The Ministry team adapted its bowel screening system to develop the country’s contact tracing system, also on the Salesforce platform. It gives the team the modern, digital tools they need to support local health districts on a national scale without sacrificing their ability to pivot to more targeted models when called for given the level of complexity that has defined the COVID-19 pandemic. Here’s how it works:

Similar to the NBSP system, residents who think they might have COVID-19 can register with an online community portal built on Experience Cloud. They are prompted to fill out their background information and guided through a series of COVID-related questions (“Were you exposed to someone who is COVID-positive?” or “Do you have a cough? Fever?” for example) and invited to register for a COVID-19 test. 

After test results are available, they are uploaded to the patient’s profile on the backend via Service Cloud.

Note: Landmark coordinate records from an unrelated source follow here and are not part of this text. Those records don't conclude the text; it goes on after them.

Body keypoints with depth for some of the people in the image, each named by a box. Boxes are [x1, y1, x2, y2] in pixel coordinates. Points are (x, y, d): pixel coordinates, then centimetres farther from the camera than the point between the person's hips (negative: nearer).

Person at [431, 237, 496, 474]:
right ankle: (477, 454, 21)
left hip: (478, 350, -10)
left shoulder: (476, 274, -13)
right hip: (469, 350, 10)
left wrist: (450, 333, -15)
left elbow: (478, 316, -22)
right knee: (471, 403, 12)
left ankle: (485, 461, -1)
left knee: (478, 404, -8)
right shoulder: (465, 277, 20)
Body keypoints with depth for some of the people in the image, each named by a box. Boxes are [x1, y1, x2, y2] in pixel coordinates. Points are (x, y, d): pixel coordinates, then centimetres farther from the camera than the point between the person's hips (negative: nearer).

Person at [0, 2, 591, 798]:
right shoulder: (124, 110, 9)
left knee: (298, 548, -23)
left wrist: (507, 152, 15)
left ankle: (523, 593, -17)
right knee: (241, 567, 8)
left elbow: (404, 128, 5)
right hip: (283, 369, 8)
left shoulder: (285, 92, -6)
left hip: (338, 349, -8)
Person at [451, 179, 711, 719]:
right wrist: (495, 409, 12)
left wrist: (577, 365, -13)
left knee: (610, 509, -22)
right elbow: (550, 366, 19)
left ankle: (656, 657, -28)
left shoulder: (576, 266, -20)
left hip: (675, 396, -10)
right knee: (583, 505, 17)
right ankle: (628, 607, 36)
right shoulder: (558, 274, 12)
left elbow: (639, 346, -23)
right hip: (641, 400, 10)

Automated workflow rules notify the patient that it’s time to log back in and get their results, as well as healthcare staff so they can follow up accordingly with any necessary quarantine or isolation orders. Healthcare officials can also collect the information they need to contact the next at-risk person, log their notes, and share updates with the Ministry in real time, bringing the power of the Federal government to each local health district. 

Knowledge was layered, serving up helpful articles and FAQs healthcare employees might need when helping a patient. MuleSoft was also included in the core design, giving the platform the ability to integrate with third-party systems through APIs. Shield was also included, enabling the Ministry to add an additional layer of security, along with Sandbox Environments, giving the team a test environment which they use to experiment with different configurations, a capability that became especially critical in the design process as new information, strains, policies, etc. come to be. “We worked with our regional partners, co-designing a system that not only met the changing needs of frontline staff, but also included the type of security controls that are required of a national programme that is dealing with personal data,” said Dreyer. 

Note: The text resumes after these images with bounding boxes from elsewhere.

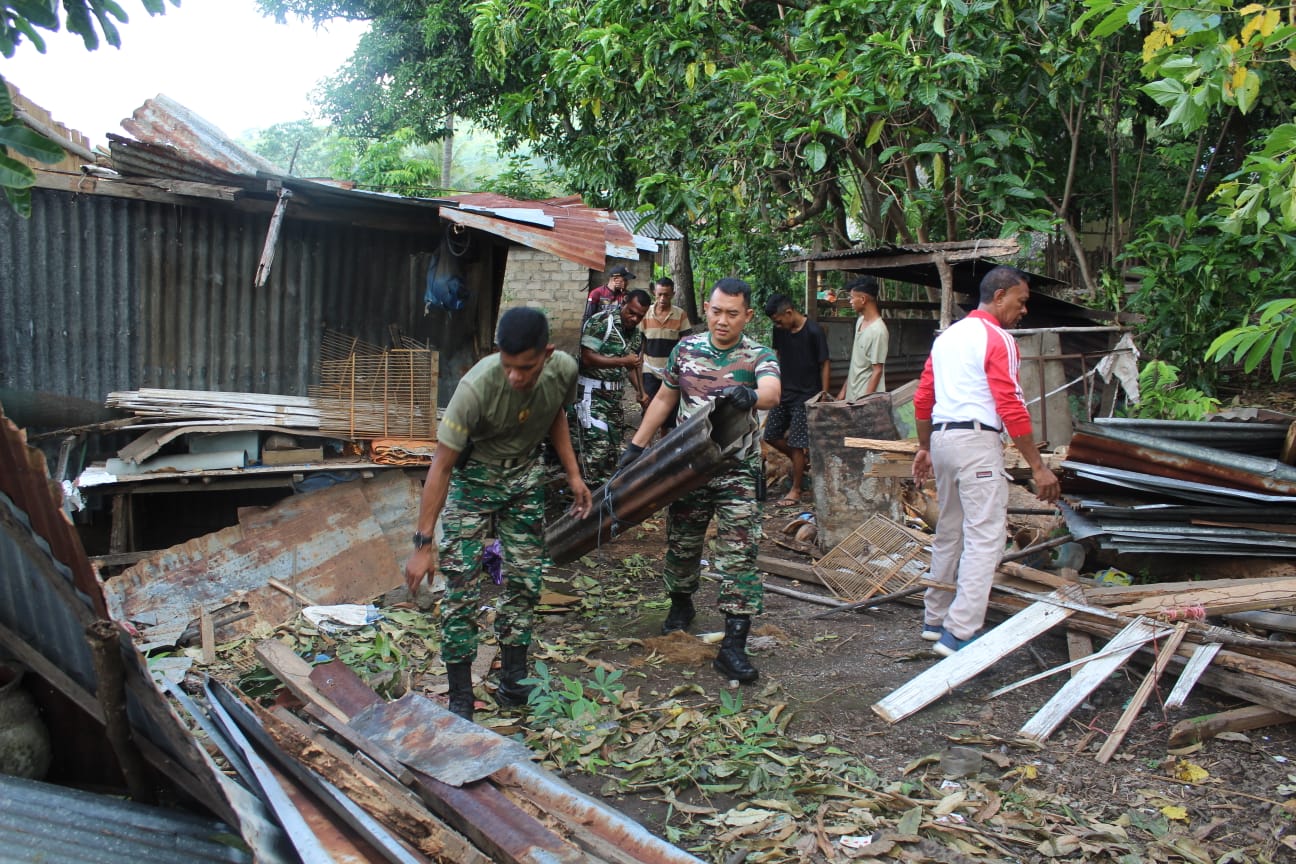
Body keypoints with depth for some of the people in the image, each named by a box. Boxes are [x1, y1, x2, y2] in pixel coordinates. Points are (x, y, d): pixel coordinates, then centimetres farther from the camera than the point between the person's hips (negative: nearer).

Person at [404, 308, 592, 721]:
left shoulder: (564, 370, -20)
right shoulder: (477, 387, -34)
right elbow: (441, 466, -28)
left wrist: (573, 474, 1)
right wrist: (423, 544, -29)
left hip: (525, 475, 4)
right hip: (473, 474, -4)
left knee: (525, 579, 6)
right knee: (462, 583, -9)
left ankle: (513, 683, 19)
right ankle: (460, 698, 1)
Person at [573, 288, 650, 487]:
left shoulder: (635, 332, 9)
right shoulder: (601, 322, -15)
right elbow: (587, 358, -22)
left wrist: (640, 391, 2)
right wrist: (622, 361, -24)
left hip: (615, 394, 8)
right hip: (592, 392, -8)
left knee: (614, 444, 13)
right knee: (597, 445, -12)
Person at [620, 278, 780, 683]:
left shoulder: (759, 356, -8)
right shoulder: (687, 348, 3)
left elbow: (772, 392, -30)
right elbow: (664, 399, 12)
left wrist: (751, 396, -53)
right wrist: (637, 444, 9)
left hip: (737, 471, -3)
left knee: (739, 556, -7)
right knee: (681, 544, 16)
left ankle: (733, 646, -4)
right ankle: (681, 605, 43)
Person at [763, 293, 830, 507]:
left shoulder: (814, 332, -18)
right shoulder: (780, 330, -1)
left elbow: (825, 364, -12)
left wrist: (824, 395, -13)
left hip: (805, 395, -7)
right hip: (784, 391, 7)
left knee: (797, 443, -3)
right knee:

Measurable results deliver headline-making impact.

The Ministry’s initial contact tracing system went live in just 10 days, and worked to deliver regular releases each week based on feedback from end-users across five development streams still running simultaneously. And this effort paid off:

In August of 2020, the New England Journal of Medicine (along with countless other publications) stood up New Zealand as the premier example of how to eliminate COVID-19 transmission after the country reached a zero-case count while the rest of the world was wrestling with exponentially rising charts; “There are several lessons from New Zealand’s pandemic response. Rapid, science-based risk assessment linked to early, decisive government action was critical. Implementing interventions at various levels (border-control measures, community-transmission control measures, and case-based control measures) was effective. Prime Minister Jacinda Ardern provided empathic leadership and effectively communicated key messages to the public — framing combating the pandemic as the work of a unified ‘team of 5 million’ — which resulted in high public confidence and adherence to a suite of relatively burdensome pandemic-control measures.”1

The team has continued to adapt its strategy as the COVID-19 crisis has evolved and repurpose the same design for additional processes. They added a number of border management tools in place, adjusted certain fields to now also support vaccine distribution, a booking and scheduling system and are now turning learnings of this nation wide rollout into the foundation for a larger immunization system that forms an end to end service delivery platform providing every citizen and healthcare professional real time access the required data and information. 

“Most importantly, we are building trust,” said Dreyer. “By tightly managing 14-day quarantines, contact tracing, and vaccine distribution all from a single, controlled system, we are building people’s trust and confidence in government at a time when people need that more than ever.”